TASK STATEMENT:
Search the entries below for "zero", and copy each line where it appears.

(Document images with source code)

═══

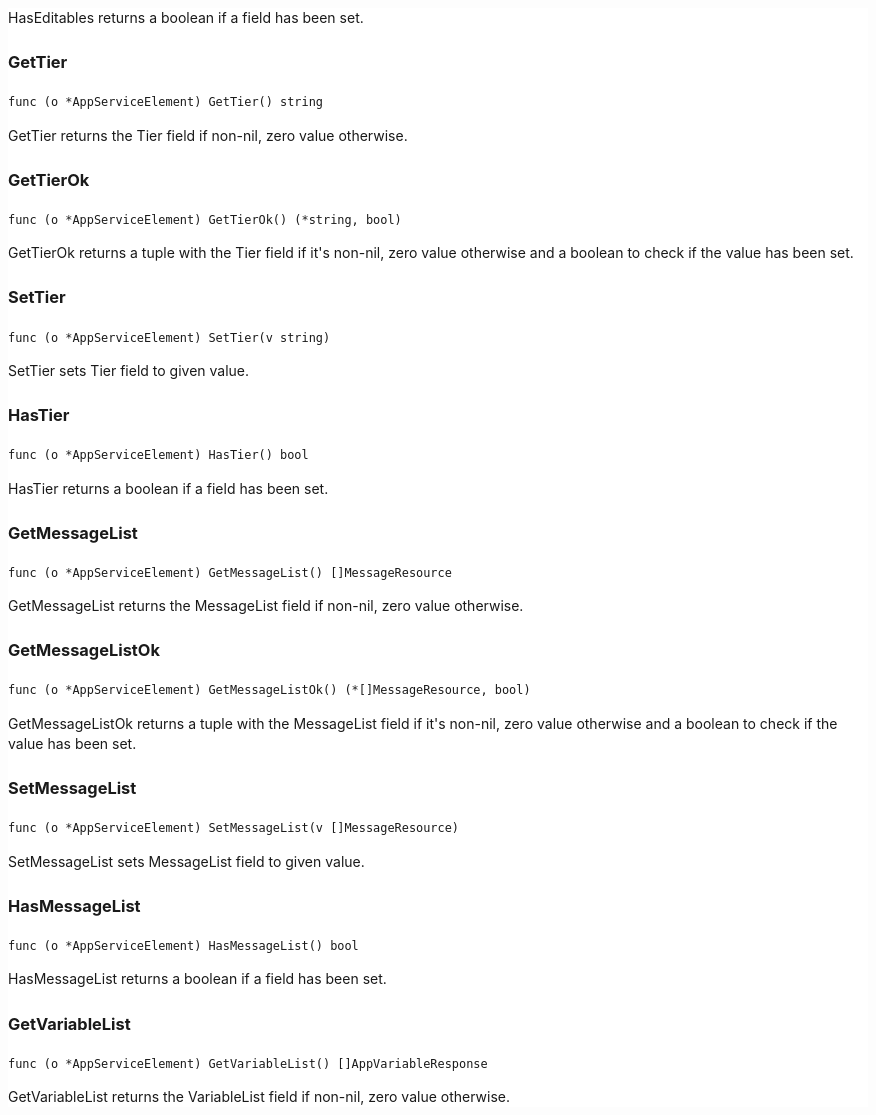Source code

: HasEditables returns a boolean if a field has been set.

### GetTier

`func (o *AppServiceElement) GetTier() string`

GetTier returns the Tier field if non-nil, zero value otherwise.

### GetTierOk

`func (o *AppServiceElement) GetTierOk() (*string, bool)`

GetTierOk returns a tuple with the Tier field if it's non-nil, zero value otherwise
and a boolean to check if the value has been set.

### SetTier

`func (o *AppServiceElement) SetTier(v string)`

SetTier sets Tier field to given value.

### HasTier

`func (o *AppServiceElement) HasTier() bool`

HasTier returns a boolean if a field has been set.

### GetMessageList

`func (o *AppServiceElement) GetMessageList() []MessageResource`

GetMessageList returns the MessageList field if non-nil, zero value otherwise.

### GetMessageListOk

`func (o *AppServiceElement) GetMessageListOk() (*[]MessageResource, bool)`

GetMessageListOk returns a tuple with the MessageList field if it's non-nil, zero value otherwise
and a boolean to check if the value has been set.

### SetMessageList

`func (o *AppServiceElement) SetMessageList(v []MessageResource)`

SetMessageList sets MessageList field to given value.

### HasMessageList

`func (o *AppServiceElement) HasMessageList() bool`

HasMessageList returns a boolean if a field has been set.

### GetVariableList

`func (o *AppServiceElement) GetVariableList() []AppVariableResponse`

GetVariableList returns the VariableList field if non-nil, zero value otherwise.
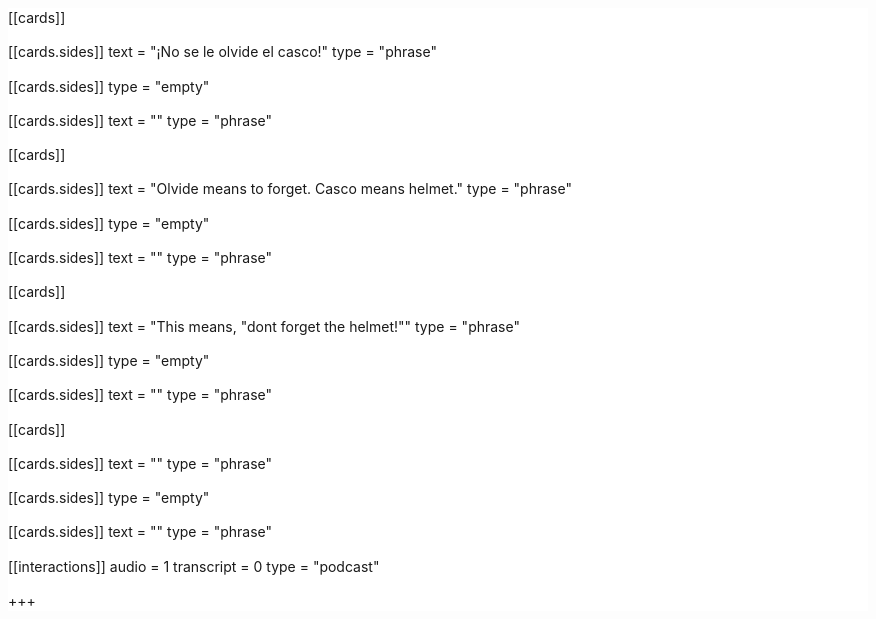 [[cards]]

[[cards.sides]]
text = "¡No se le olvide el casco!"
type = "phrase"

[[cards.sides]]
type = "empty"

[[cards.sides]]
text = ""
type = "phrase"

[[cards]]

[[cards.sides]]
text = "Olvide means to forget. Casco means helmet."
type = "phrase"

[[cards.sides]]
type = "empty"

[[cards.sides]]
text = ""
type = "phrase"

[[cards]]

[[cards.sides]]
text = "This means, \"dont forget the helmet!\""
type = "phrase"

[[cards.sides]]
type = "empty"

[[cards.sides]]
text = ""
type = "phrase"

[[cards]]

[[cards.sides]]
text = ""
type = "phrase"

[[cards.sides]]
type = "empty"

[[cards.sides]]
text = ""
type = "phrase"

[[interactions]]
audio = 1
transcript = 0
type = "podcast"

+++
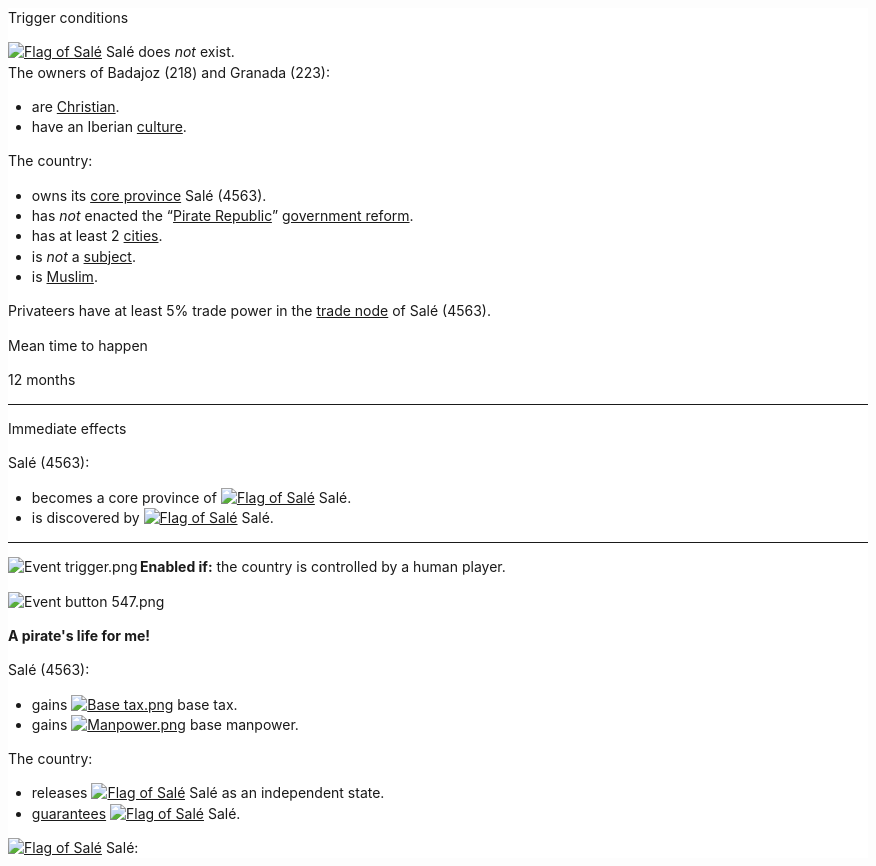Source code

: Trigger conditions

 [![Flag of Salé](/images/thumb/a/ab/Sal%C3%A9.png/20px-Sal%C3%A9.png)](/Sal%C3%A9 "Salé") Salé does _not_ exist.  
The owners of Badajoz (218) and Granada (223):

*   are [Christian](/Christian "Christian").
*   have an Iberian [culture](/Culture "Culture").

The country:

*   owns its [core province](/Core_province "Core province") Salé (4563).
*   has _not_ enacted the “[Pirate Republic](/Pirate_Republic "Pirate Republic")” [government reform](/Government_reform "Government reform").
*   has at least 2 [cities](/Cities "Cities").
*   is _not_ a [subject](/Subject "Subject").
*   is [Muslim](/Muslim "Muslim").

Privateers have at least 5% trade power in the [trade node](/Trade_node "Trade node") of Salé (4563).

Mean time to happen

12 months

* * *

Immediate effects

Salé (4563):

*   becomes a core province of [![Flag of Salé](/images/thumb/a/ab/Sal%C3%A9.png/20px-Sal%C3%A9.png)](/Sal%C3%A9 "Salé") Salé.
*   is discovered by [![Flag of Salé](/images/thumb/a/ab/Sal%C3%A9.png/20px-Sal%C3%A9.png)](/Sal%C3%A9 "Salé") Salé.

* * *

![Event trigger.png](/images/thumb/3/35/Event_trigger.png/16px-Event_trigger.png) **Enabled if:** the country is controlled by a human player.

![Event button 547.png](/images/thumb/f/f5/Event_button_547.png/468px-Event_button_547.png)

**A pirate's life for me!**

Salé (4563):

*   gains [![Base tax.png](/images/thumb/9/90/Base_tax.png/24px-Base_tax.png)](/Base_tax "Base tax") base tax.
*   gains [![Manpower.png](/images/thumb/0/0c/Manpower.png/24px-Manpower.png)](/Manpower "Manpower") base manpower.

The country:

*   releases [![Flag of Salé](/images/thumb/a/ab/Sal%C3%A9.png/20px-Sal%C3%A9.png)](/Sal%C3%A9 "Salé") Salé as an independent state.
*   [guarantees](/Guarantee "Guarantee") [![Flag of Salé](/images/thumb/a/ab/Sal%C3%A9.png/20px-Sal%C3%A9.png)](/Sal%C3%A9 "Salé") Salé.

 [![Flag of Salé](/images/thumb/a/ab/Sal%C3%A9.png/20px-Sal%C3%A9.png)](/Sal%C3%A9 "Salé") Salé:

═══

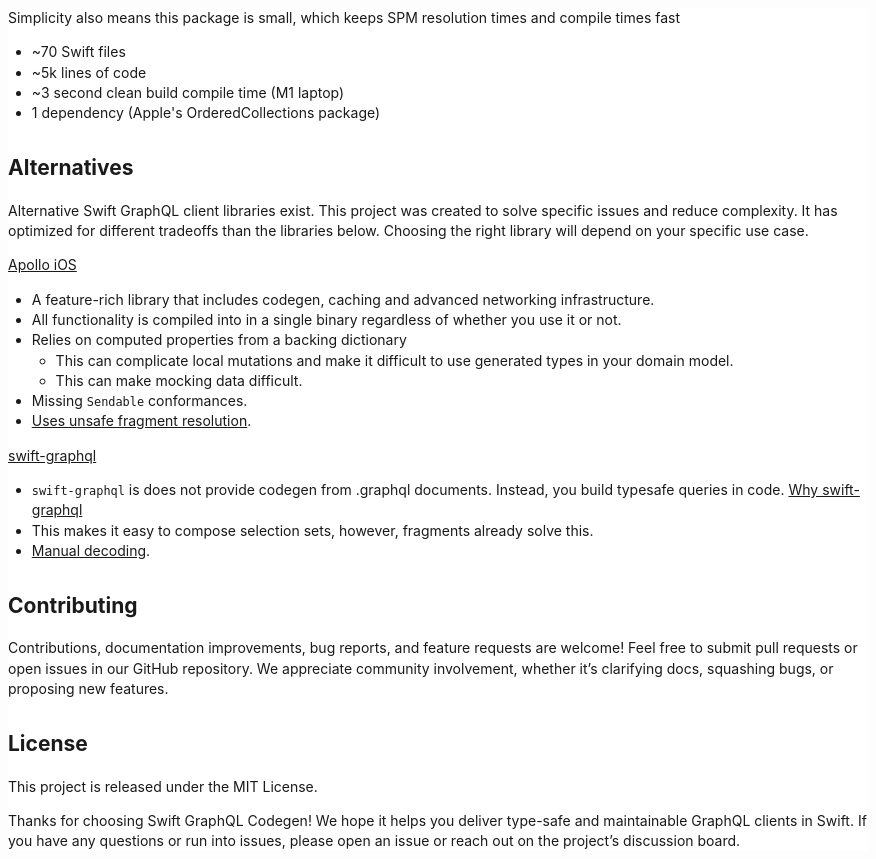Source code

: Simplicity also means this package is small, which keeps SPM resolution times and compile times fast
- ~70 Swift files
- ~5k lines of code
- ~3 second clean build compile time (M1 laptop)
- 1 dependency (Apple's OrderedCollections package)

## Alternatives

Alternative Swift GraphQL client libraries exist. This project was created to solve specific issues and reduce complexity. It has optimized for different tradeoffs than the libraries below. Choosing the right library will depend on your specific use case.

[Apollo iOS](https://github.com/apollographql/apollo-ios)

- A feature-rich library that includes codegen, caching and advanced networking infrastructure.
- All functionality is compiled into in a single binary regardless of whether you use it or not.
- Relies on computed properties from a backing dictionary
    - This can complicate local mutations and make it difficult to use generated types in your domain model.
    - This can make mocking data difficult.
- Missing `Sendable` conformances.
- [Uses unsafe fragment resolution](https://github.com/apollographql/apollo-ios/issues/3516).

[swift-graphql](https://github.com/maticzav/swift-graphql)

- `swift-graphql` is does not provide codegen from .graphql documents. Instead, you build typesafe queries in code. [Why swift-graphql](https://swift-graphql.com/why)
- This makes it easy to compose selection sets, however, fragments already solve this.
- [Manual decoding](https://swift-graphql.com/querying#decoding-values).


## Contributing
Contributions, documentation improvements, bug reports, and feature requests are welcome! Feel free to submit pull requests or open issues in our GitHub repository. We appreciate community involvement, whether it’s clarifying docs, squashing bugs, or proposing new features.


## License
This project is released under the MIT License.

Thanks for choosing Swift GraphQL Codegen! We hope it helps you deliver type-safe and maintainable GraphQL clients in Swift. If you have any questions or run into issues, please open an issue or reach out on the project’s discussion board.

═══

ANSWER SPACE:
GetTier returns the Tier field if non-nil, zero value otherwise.
GetTierOk returns a tuple with the Tier field if it's non-nil, zero value otherwise
GetMessageList returns the MessageList field if non-nil, zero value otherwise.
GetMessageListOk returns a tuple with the MessageList field if it's non-nil, zero value otherwise
GetVariableList returns the VariableList field if non-nil, zero value otherwise.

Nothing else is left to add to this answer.